Throughout the listing that follows, find each line with the word "kalendarz" and copy it.
─── Exercise material ───
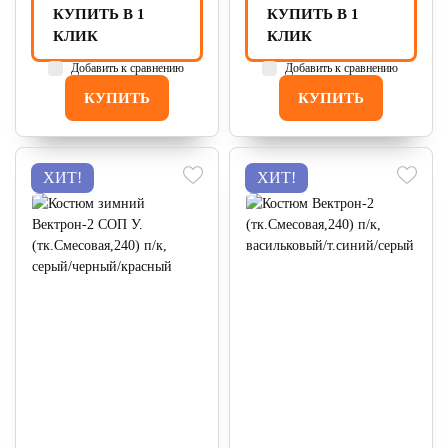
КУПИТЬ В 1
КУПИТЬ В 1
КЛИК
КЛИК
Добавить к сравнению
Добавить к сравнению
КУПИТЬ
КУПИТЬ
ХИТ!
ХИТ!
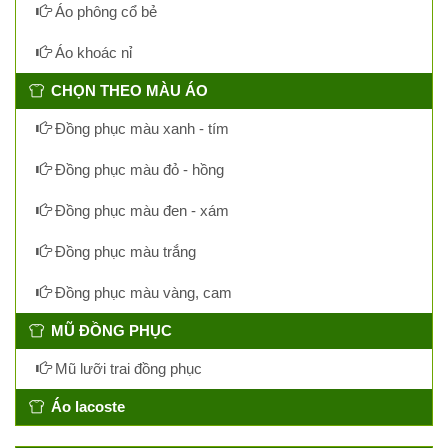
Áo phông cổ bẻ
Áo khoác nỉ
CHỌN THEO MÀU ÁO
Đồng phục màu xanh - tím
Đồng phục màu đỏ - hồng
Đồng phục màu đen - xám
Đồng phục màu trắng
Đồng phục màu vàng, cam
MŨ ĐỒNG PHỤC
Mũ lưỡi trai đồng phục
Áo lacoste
───
─── Exercise material ───
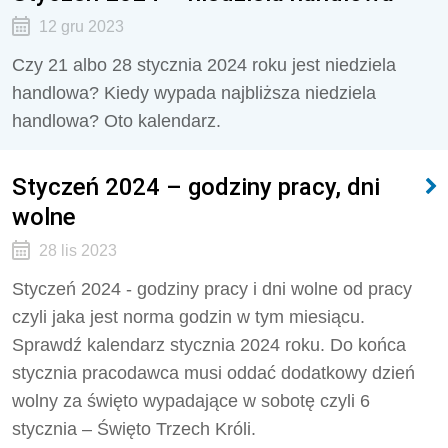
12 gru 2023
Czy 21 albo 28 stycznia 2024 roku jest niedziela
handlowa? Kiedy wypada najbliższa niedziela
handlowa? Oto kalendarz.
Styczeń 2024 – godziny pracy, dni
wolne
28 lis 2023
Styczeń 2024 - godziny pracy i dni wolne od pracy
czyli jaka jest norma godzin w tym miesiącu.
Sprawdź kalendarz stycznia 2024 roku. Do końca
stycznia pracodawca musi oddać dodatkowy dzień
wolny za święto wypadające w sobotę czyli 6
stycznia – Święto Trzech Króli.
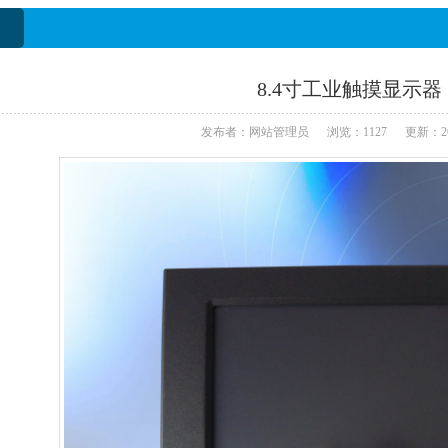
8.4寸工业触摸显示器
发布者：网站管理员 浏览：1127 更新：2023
───
* **Result for this task**
handlowa? Oto kalendarz.
Sprawdź kalendarz stycznia 2024 roku. Do końca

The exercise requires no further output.